→ EXERCISE BRIEF
Rewrite the stretch of records from the line with "Submit a Comment" through the line with "Seasonal Trends Spotlight", changing "Published News" to "Latest News" and leaving everything else the same.
----
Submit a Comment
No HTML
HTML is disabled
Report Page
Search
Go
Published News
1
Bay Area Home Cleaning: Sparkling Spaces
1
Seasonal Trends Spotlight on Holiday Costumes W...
----
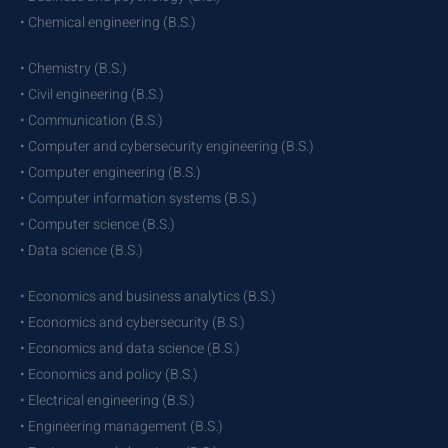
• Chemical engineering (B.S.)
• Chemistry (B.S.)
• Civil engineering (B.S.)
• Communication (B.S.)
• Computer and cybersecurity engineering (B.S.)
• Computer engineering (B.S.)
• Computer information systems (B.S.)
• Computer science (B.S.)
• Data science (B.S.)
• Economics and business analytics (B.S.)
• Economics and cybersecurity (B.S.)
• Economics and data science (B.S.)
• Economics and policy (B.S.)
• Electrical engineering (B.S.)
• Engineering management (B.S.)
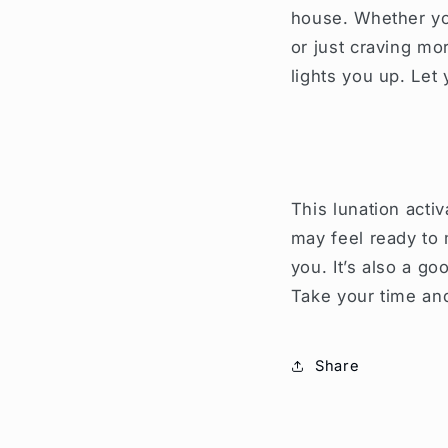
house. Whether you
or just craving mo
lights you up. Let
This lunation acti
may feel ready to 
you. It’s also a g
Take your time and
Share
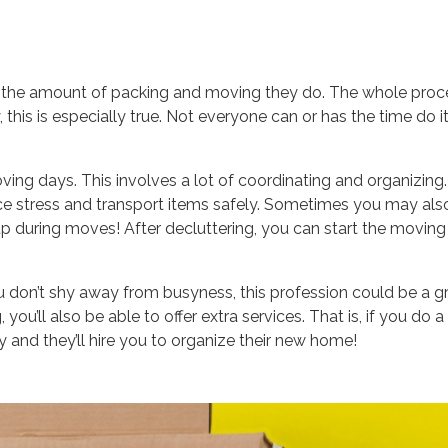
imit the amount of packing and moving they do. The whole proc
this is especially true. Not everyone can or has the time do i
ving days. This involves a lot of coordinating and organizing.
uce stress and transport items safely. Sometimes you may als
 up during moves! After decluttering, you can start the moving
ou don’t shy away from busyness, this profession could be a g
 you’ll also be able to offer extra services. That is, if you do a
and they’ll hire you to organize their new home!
----
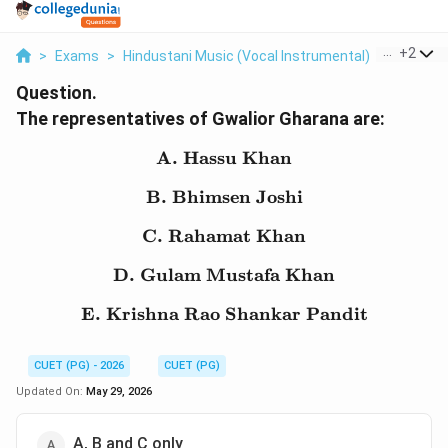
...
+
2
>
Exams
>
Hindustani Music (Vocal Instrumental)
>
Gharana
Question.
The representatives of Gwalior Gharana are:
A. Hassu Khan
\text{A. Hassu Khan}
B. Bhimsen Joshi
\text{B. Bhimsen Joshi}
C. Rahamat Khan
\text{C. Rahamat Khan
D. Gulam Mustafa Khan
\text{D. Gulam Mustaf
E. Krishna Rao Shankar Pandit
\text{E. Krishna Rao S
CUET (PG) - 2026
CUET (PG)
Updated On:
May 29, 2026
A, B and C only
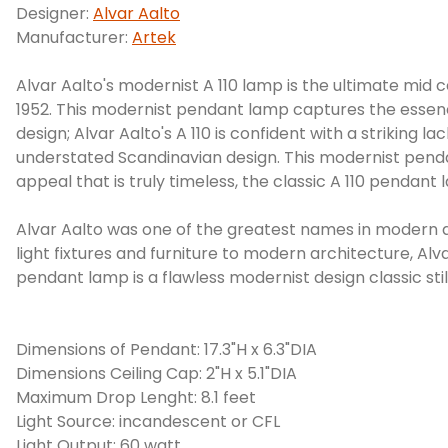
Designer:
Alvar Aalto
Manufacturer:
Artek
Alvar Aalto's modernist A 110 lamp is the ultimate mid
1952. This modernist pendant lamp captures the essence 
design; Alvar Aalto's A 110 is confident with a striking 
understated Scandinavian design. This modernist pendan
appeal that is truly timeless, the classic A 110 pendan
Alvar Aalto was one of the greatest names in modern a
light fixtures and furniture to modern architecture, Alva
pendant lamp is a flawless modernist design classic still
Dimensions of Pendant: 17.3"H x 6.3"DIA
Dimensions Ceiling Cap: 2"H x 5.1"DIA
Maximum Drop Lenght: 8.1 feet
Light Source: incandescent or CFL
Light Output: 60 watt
----
→ OUTPUT OF THE TASK
Submit a Comment
No HTML
HTML is disabled
Report Page
Search
Go
Latest News
1
Bay Area Home Cleaning: Sparkling Spaces
1
Seasonal Trends Spotlight on Holiday Costumes W...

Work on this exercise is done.